Uns vivem ainda nas ilhas da Insulíndia, em especial na Nova Guiné, os outros frequentavam as cortes europeias medievais, ou eram os reis, como D. Dinis e D. Afonso X.

Na corte dos papuas falam as penas, longas e curtas, largas e filiformes, de todas as cores.

Na corte europeia, as penas falavam também, e tantas eram as que eles sofriam que das penas dizem morrer - penados, penados - ou coytados, coytados. Era assim a corte deles, uma infinita coita de amor.

As penas, na Insulíndia, na maior parte só brilham durante a estação dos amores, e só eles usam essa deslumbrante ornamentação. A seguir à estação dos amores, as longas e brilhantes penas caem e eles ficam sem graça, tão discretos como elas, nem se dá por eles em plumagem de eclipse ou há até quem os confunda com elas.

Na Europa, também era assim, as penas cantavam-se só na Primavera, quando o tempo estava bom para meter pés ao caminho e peregrinar de catedral em catedral e de castelo em castelo. Por isso D. Dinis censura os trovadores da Provença: não era grande o seu amor se dele só sofriam na Primavera, não podendo assim comparar-se com a coita que lhe causava a sua senhora e que o havia de matar.

.....Ca os que trobã e que ss' alegrar

vã eno tẽpo que tem a color

a frol cõsigu' e, tãto que se for

aquele tẽpo, logu' trobar razõ

nõ an, nõ uiuen qual perdiçõ

oi' eu uiuo, que poys m' a de matar.


Em ambas as cortes as amadas são as destinatárias da linguagem das penas - é só para elas a exposição. Se as amadas papuas não se enroupam com fatos brilhantes, a discrição das europeias morava no seu silêncio e distância. E tão espiritual é o canto do fiel amador que alguns o consideram mariano.

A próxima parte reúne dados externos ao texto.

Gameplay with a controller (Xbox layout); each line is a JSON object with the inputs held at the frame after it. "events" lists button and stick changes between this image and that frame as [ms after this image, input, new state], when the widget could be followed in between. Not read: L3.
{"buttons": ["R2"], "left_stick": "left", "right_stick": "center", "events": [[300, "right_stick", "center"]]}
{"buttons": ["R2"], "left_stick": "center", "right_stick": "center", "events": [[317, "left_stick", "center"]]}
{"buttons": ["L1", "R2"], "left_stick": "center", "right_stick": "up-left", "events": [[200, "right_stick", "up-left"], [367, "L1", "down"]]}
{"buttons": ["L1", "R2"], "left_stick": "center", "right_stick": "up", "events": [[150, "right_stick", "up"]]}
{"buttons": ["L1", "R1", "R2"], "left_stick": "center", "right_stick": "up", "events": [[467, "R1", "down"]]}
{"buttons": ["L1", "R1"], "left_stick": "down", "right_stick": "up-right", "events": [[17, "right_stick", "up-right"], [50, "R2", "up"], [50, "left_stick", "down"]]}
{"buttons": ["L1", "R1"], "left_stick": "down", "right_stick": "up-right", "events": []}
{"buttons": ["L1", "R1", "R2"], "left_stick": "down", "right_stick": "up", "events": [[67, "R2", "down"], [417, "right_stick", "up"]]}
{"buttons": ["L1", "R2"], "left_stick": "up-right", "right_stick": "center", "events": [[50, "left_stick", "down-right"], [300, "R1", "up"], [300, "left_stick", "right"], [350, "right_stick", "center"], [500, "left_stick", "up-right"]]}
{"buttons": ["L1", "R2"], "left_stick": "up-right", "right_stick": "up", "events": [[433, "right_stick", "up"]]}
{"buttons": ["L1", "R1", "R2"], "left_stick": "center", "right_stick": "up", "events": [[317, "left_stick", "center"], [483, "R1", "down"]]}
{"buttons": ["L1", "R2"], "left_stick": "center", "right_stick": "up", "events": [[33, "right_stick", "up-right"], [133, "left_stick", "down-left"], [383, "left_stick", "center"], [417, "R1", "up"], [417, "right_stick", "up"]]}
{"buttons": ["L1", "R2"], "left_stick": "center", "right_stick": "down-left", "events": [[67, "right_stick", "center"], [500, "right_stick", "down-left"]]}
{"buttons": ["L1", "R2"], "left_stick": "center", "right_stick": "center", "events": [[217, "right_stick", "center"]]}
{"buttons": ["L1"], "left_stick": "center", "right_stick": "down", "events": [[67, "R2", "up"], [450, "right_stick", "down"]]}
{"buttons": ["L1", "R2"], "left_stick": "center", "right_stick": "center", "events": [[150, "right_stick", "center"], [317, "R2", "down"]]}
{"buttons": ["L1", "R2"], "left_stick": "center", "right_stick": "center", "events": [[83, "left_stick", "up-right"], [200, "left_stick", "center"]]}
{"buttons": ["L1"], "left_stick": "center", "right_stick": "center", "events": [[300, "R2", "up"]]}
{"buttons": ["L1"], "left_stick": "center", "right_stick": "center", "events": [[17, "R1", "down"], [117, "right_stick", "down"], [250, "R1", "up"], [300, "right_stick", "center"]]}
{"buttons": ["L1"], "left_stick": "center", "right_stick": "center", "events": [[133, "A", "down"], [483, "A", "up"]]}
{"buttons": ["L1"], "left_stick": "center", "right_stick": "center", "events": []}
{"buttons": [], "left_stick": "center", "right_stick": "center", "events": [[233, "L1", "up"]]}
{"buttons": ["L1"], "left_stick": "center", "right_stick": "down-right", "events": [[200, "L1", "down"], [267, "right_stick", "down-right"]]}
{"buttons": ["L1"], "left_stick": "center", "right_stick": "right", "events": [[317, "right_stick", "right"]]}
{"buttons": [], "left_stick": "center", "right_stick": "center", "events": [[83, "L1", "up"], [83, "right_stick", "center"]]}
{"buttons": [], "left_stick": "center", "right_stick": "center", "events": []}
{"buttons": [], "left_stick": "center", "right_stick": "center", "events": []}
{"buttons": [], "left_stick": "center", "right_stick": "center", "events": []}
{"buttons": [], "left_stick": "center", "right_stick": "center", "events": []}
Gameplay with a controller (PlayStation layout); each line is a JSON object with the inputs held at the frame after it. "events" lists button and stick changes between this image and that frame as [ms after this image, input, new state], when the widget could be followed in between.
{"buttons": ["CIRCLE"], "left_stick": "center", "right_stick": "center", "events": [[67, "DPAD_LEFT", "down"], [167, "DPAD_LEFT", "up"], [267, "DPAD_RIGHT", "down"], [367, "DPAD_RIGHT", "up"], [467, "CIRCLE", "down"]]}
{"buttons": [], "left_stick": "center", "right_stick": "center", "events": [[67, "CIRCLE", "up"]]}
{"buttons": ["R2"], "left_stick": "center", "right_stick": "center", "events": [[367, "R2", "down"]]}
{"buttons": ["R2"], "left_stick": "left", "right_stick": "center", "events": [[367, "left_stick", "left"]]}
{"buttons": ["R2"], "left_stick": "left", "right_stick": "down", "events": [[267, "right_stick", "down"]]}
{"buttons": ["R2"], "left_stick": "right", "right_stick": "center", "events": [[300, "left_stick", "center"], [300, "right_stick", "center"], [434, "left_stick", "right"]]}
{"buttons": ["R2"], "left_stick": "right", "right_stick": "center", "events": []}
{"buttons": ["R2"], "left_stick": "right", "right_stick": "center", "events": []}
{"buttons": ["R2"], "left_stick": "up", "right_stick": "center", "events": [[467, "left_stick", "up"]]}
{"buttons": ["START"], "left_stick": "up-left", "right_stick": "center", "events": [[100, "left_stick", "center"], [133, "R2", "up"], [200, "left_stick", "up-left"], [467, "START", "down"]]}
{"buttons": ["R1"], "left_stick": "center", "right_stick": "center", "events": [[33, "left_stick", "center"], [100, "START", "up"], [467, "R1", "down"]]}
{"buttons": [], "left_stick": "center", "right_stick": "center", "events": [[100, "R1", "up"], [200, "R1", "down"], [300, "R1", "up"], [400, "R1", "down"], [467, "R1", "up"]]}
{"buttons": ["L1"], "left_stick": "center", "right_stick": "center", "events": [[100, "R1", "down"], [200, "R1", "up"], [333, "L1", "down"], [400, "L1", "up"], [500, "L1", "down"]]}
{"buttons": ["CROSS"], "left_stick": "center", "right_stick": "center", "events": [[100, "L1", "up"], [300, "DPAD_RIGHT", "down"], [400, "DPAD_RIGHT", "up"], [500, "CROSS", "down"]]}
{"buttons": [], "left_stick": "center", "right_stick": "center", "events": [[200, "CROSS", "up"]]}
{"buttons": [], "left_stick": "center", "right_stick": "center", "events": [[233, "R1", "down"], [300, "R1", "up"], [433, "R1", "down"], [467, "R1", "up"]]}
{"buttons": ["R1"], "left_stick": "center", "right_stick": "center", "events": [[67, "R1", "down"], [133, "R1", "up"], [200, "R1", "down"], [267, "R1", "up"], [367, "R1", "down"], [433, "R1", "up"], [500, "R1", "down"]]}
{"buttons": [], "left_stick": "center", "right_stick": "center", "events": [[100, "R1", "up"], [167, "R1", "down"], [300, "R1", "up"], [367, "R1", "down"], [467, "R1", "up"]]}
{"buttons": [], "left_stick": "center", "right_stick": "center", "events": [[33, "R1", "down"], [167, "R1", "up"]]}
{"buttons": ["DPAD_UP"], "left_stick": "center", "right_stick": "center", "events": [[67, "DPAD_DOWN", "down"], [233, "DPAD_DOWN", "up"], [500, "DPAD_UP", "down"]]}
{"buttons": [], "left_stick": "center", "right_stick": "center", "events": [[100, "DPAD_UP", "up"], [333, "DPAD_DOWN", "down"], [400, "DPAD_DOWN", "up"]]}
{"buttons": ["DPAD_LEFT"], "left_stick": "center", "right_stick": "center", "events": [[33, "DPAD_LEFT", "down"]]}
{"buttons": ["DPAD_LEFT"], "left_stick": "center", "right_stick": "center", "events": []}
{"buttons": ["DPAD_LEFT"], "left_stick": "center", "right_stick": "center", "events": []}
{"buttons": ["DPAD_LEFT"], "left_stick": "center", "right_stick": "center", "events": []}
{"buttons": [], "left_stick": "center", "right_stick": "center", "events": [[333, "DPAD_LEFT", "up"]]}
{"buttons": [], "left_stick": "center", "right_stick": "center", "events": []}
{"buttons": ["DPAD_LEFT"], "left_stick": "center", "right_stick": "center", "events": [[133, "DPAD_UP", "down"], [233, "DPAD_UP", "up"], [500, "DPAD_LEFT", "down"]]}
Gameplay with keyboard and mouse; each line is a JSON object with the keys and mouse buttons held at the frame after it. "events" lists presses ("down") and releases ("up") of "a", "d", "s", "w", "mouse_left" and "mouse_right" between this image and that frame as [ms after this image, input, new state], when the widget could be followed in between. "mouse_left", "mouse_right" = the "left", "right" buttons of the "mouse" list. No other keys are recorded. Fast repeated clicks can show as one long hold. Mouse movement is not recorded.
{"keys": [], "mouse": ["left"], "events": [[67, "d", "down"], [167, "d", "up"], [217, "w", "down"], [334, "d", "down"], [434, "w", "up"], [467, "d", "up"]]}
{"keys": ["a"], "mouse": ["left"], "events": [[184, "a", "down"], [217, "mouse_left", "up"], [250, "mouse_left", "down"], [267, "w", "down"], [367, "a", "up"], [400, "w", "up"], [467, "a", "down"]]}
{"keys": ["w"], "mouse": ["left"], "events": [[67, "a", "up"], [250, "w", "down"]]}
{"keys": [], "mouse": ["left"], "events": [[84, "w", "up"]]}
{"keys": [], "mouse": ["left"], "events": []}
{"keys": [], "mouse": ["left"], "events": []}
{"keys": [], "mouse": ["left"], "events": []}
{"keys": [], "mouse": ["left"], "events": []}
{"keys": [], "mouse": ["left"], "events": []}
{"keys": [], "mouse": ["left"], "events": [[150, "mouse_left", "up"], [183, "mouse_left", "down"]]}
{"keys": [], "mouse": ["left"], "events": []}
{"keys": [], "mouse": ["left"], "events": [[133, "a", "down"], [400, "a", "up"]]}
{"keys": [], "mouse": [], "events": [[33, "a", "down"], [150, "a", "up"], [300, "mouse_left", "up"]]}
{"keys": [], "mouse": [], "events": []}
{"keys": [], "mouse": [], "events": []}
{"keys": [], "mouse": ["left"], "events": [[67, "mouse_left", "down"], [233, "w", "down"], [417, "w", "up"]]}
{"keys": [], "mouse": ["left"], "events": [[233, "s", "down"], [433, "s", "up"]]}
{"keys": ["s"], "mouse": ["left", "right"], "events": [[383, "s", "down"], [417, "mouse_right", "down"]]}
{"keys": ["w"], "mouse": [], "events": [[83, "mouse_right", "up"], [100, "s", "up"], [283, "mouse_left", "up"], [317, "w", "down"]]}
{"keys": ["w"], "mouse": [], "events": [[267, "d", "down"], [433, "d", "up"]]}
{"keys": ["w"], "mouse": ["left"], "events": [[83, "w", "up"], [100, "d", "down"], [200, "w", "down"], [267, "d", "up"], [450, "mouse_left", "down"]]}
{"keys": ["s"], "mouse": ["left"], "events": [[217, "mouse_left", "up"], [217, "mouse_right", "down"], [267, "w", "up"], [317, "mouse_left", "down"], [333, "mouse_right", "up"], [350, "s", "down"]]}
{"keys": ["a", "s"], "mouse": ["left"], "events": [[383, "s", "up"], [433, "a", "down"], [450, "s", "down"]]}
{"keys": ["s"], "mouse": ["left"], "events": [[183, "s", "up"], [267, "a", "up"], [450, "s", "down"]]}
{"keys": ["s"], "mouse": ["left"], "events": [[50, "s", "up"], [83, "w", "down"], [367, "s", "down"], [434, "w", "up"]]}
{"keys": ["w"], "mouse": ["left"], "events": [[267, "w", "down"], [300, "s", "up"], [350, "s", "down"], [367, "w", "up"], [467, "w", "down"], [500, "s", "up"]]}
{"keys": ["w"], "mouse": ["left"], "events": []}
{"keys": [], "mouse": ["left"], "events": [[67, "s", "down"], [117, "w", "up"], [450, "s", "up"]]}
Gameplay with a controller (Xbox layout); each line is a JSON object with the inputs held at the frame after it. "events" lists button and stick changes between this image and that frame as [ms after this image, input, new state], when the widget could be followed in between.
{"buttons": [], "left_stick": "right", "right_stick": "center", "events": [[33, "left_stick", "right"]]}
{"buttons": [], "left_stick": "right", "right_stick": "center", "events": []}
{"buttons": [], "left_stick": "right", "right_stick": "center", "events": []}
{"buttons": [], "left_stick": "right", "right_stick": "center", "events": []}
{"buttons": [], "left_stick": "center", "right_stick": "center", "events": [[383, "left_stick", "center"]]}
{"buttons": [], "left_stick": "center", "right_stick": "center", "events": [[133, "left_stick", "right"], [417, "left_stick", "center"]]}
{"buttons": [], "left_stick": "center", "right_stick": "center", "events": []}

Os europeus escrevem numa língua híbrida, ainda não diferenciada nas actuais. O património linguístico ainda é muito comum, misturam-se nele caracteres, palavras e estruturas sintácticas de vários géneros : português, provençal e galego, sobre a base grega e latina, em que também há alguma inseminação árabe.

É difícil distinguir os trovadores pela nacionalidade neste falar às aves primordial, e era juvenil na altura a nacionalidade portuguesa. Em qualquer um se encontram caracteres como o duplo s em início de palavra, o i e o u (e j/v) com valor ora de consoante ora de vogal, e palavras como rem (rien, coisa nenhuma) e ca (car, porque), que hoje desapareceram de umas línguas para se fixarem só no francês. Certas palavras que hoje são femininas, naquele tempo eram masculinas - a mar -, outras, uniformes, eram tratamentos também no feminino - mia señor branca e uermella (minha senhora branca e corada). Todos esses caracteres se alteram com o tempo, às vezes até por força de lei.

Por serem híbridos os poetas e híbridas as obras, Afonso X, o Sábio, rei de Castela, é um dos autores estudados na literatura portuguesa, tal como D. Dinis é estudado na literatura espanhola.

A origem das línguas é humana. É por acção do homem que a evolução ora as diferencia ora as volta a miscigenar em falares de expressões e caracteres comuns :-) © Hi! DDTC?

Quando uma população usa um falar fortemente miscigenado cujos caracteres acabam por se fixar numa língua própria, estamos em presença dos crioulos, como os formados na sequência das colonizações europeias em África e na Ásia.

Umas vezes os caracteres híbridos são efémeros, como acontece com expressões lançadas até por erro nos mass media, outras passam de uma língua para outra e fixam-se nesta, passando a pertencer ao seu património lexical. Em todo o caso, não há línguas puras, em todas existe um lote oriundo das estrangeiras. Neste momento, quase todas as línguas escritas importam do inglês, por ser a que usamos online. Há apenas graus maiores e menores de hibridação, e estéticas do híbrido, como a poesia macarrónica, que misturava com o latim as línguas maternas. A poesia macarrónica é essencialmente um fenómeno universitário, porque os alunos falavam latim, e não apenas nas aulas dessa extinta língua. Em português temos o exemplo da Macarrónea Latino-Portuguesa, nascida em Coimbra de vários autores.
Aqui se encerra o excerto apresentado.